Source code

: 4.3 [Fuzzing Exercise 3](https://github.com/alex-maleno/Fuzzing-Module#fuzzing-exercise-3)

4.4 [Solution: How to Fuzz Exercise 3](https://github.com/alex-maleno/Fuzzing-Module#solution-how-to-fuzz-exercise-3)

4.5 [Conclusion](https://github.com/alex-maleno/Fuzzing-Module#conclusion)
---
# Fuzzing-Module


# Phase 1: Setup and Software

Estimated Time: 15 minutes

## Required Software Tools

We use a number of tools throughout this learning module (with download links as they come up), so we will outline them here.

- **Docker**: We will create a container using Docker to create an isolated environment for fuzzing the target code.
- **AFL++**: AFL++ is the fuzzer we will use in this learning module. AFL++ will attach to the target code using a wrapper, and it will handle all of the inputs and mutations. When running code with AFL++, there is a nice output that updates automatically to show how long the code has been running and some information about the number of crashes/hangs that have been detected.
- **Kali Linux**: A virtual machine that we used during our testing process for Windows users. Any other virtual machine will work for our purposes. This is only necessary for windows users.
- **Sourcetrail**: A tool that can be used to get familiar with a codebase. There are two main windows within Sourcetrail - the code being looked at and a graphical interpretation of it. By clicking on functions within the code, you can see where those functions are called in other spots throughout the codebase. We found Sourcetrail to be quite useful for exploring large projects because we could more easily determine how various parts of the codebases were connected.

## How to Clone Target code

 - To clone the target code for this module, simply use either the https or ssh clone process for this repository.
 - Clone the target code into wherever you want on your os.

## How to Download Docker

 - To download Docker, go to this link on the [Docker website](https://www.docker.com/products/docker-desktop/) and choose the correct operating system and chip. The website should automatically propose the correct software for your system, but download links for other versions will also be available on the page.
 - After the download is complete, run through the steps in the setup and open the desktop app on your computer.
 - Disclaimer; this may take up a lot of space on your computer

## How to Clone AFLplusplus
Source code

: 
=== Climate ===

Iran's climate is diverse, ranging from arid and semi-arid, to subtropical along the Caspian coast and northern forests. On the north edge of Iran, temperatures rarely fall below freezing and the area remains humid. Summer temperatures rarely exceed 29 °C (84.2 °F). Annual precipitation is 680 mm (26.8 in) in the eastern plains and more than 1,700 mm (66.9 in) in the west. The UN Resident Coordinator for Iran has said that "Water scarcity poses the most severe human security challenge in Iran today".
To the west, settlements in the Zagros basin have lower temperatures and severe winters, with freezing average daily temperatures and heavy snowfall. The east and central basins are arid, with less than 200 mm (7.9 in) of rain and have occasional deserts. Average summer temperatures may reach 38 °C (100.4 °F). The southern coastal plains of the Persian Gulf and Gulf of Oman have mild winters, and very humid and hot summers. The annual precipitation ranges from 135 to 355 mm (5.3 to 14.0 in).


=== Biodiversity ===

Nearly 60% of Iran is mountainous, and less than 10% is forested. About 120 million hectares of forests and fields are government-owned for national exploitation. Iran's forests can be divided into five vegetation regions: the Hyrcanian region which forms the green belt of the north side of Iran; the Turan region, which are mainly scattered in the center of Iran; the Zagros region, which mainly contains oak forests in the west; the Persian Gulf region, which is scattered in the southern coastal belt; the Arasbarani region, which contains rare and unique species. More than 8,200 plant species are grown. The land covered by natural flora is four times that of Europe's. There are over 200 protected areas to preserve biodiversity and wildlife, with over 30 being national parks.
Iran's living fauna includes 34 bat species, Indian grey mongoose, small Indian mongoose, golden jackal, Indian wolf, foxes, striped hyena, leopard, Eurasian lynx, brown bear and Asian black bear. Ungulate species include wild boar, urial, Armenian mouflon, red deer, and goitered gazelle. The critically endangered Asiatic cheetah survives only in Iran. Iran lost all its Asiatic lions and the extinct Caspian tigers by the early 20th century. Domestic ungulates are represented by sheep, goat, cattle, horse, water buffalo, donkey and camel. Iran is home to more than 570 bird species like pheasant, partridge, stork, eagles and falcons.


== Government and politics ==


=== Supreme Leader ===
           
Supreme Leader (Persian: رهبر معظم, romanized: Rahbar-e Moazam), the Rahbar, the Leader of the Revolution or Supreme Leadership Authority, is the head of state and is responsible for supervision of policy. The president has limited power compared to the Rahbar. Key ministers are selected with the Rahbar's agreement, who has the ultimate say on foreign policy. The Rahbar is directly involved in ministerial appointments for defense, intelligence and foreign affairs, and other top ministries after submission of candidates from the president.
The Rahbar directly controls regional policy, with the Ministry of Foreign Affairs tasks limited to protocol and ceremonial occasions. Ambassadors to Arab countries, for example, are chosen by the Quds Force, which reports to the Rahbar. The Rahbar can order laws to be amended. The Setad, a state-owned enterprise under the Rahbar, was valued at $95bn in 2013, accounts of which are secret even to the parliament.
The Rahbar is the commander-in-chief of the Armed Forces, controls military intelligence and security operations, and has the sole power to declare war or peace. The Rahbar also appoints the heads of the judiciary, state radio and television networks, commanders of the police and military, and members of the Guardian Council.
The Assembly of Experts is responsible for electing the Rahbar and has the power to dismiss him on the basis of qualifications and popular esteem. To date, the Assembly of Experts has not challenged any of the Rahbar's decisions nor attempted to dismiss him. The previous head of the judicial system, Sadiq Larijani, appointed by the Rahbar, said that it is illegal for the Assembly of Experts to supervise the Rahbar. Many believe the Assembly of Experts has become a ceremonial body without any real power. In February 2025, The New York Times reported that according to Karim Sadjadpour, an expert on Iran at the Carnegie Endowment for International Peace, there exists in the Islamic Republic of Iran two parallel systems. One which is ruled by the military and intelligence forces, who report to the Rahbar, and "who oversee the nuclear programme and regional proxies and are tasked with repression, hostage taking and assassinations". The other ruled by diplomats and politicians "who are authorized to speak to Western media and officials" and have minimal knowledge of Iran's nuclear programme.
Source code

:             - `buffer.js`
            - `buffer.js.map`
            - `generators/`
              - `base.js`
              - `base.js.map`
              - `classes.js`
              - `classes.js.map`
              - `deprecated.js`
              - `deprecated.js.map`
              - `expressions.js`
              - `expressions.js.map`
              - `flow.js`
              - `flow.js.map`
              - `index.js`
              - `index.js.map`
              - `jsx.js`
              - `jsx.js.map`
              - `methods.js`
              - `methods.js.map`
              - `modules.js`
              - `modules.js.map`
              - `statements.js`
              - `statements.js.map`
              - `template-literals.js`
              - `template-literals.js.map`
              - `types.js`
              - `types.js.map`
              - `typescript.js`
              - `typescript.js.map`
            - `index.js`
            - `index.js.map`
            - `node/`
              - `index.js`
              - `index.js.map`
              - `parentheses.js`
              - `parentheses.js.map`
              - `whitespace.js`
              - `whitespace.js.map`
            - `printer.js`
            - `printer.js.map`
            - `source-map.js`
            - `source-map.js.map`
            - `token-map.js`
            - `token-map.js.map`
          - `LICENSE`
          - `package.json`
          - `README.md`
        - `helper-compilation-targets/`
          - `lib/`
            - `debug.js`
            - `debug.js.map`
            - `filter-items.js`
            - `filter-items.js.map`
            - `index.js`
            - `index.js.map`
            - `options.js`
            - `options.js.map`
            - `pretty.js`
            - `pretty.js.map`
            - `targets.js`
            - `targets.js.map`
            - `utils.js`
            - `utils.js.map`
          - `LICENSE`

━━━━━━━━

- **Written task**: Repeat the lines from the first one in the records through the line containing "We use a number", exactly as written, and nothing else.

- **Answer for the task**:
Source code

: 4.3 [Fuzzing Exercise 3](https://github.com/alex-maleno/Fuzzing-Module#fuzzing-exercise-3)

4.4 [Solution: How to Fuzz Exercise 3](https://github.com/alex-maleno/Fuzzing-Module#solution-how-to-fuzz-exercise-3)

4.5 [Conclusion](https://github.com/alex-maleno/Fuzzing-Module#conclusion)
---
# Fuzzing-Module


# Phase 1: Setup and Software

Estimated Time: 15 minutes

## Required Software Tools

We use a number of tools throughout this learning module (with download links as they come up), so we will outline them here.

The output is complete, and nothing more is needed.